GrabEmByThePatriarchy · 22/11/2018 13:49

Yeah, I don't see how that's going to happen. The court will be making the decision about what is best for that individual child. That is what the Act says. The same principles that will prevent us from having the same system as the US will also prevent us from removing surrogacy born children from their parents in the UK. A different decision might perhaps have been made if the court were deciding based on the child's situation before removal from the surrogate, and sometimes is in the UK. But that's not what happens in cases where a baby has been born through surrogacy overseas.

MrsSpenserGregson · 22/11/2018 14:06

I agree 100% with what maniacmagpie said - brilliantly written.

StrawberryFilter · 22/11/2018 14:38

I criticise the idea that anyone has the right to a child. I find framing the debate in terms of infertile couple's rights and gay men's rights to be horrifying. I stand by this sentiment. The focus should be on protecting vulnerable women from exploitation, and the best interests of the child.

Maniacmagpie that's really well put. I hope very much the review will take that line as well as it's in everyone's best interests.
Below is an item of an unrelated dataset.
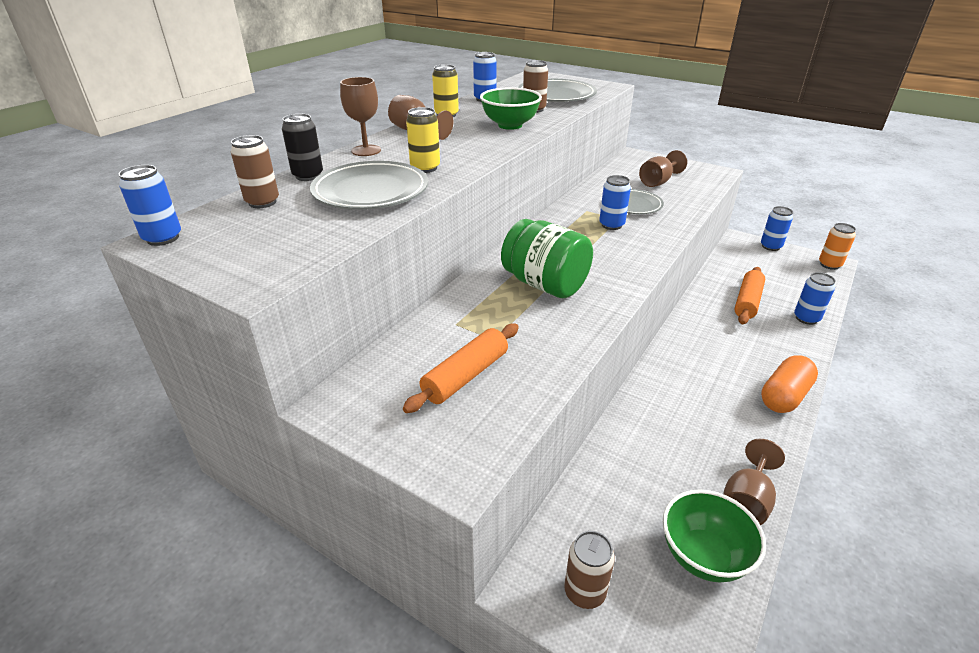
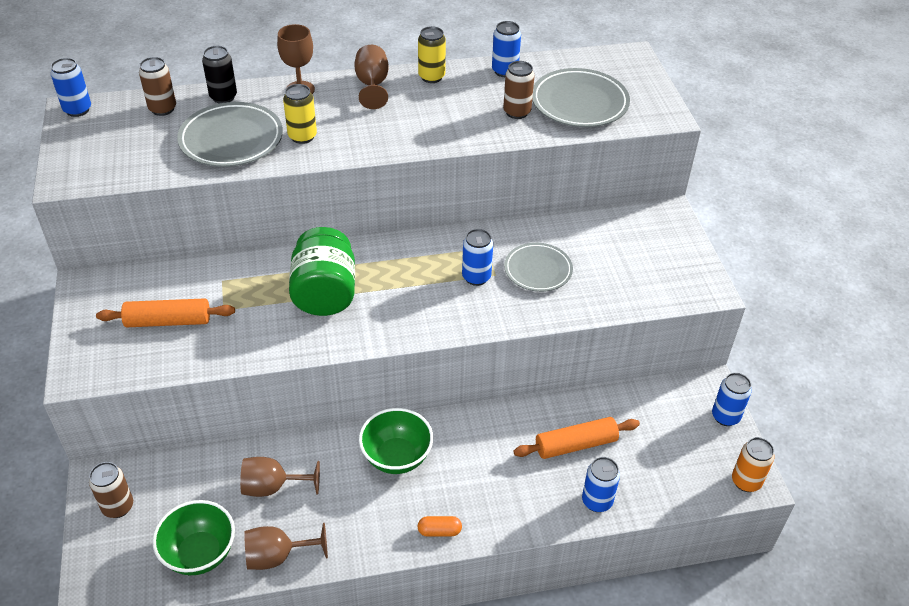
camera: 45 degrees right, 10 degrees up
green bowl [480,87,542,130] -> green bowl moved to [359,408,433,474]
brown goblet [639,150,687,187] -> brown goblet moved to [240,457,320,497]
orange capsule [761,355,818,413] -> orange capsule [417,516,462,537], size x0.52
I guess I've said my bit and will leave it at that.

(Other than to say - again - that when I referred to "the hordes of orphans and illegitimate babies" that used to be adopted it was in reference to the sort of horrific, outdated, thank-god-we-don't-live-in-those-bad-old-days. In the past. When things like orphanages and workhouses existed and language like that was used. How anyone could think that implied approval is just Hmm but hey, my wit and irony don't always translate well on a chat forum).

Gronky · 22/11/2018 16:23

How anyone could think that implied approval is just Hmm

Finding a reason to be outraged with the presentation of an argument you want to disagree with can be an effective way to silence the individual without making any effective counterpoint.

LassWiADelicateAir · 22/11/2018 16:37

Regarding your shock at StrawberryFilter's choice of words, though I cannot speak for her directly, they were a potent reminder of how far we have come

Not far enough apparently for Strawberry to realise what a horrible expression she used. I'm almost 60. I've seen this term fall out of use and actually being expunged as a legal concept.

Sorry but I think she let slip more than she intended. One supply source of babies has dried up to be replaced by surrogacy.